# TO DO
Decide whether each statement agrees with the text on RPK1 and ABA signaling. Answer yes or no for each, and quote the deciding words of the text exactly.
1. SRK2E/OST1 and RCN1 have been identified as positive regulators in ABA signaling.
2. The genes downregulated in the antisense-RPK1 suspension cells matched those downregulated in the antisense-RPK1 transgenic plants.
3. Every gene downregulated in the RPK1 mutants and antisense transgenic plants was inducible by ABA application.

The microarray analysis of the RPK1 mutant and antisense-RPK1 transgenic plants showed reduced expression levels of various ABA-inducible genes (Figure 5, Table 1; see Supplemental Table 1 online). Microarray analyses using ABA-treated whole plants (Seki et al., 2002c), the abi1-1 mutant (Hoth et al., 2002), and guard cells (Leonhardt et al., 2004) have revealed a diversity of ABA-regulated genes. We found many such ABA-regulated genes in the results of our microarray analysis, indicating that RPK1 positively regulates many ABA-inducible genes that are controlled through various ABA-dependent signal transduction pathways. Previous genetic studies have shown that various negative regulators, such as ABI1, ABI2, ERA1, ROP10, AtRac1, and ABH1, regulate the important steps of the ABA signal transduction pathways (Finkelstein et al., 2002; Leonhardt et al., 2004). Several positive regulators in ABA signaling, such as SRK2E/OST1 and RCN1, have been identified (Kwak et al., 2002; Mustilli et al., 2002; Yoshida et al., 2002). These negative regulators are known to govern the ABA signaling cascades in normal growth conditions. On the other hand, when ABA is synthesized under stress conditions, positive regulators are activated and transmit the signal to downstream pathways (Finkelstein et al., 2002; Leonhardt et al., 2004). These findings and our results suggest that RPK1 functions at early steps of the ABA signal transduction pathway, so that it can regulate many ABA-responsive genes that are controlled through various ABA-dependent signal transduction pathways. Interestingly, the downregulated genes in the microarray analysis of the RPK1 mutants and antisense transgenic plants also included several genes that were not inducible by ABA application, such as reactive oxygen species–related genes (Figure 5, Table 1). Crosstalk between ABA signaling and other signaling seems to exist and affect gene expression patterns in the RPK1 signal transduction pathway. The genes downregulated in the antisense-RPK1 suspension cells were different from those downregulated in the antisense-RPK1 transgenic plants; this difference may be due to cell specificity in plants and suspension cells.

# SUPPLIED ENTRIES
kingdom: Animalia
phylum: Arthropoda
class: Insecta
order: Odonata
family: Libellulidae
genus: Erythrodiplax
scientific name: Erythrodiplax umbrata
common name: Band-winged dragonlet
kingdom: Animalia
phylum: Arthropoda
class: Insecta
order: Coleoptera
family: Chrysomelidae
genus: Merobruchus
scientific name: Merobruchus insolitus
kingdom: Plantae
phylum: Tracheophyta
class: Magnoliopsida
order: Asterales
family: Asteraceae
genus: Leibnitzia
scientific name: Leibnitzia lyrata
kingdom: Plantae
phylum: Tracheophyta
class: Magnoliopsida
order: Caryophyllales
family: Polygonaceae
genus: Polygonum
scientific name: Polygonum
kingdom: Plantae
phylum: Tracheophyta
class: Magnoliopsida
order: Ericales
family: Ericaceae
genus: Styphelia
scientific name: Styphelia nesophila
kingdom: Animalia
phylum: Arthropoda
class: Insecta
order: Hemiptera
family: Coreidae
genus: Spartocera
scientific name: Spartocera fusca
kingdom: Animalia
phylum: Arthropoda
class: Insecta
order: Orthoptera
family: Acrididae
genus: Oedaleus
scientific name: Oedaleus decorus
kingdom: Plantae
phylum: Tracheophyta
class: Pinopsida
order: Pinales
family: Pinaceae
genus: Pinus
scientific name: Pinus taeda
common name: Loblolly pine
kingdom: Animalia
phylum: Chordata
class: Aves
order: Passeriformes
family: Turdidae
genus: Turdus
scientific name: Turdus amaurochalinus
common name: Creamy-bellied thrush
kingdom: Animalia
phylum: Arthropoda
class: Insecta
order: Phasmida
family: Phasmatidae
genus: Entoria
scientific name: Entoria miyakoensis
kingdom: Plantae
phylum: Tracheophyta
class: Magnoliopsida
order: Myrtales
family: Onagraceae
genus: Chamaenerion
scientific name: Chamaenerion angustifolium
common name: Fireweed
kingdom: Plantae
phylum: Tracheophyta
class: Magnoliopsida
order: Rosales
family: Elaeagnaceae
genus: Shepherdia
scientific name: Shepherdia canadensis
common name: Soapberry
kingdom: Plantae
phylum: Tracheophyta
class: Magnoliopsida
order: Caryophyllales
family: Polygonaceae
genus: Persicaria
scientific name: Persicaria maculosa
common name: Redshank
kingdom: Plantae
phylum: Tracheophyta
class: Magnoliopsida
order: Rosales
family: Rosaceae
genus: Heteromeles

# SOLUTION FOR THIS TASK
1. Yes: "Several positive regulators in ABA signaling, such as SRK2E/OST1 and RCN1, have been identified"
2. No: "The genes downregulated in the antisense-RPK1 suspension cells were different from those downregulated in the antisense-RPK1 transgenic plants"
3. No: "the downregulated genes in the microarray analysis of the RPK1 mutants and antisense transgenic plants also included several genes that were not inducible by ABA application"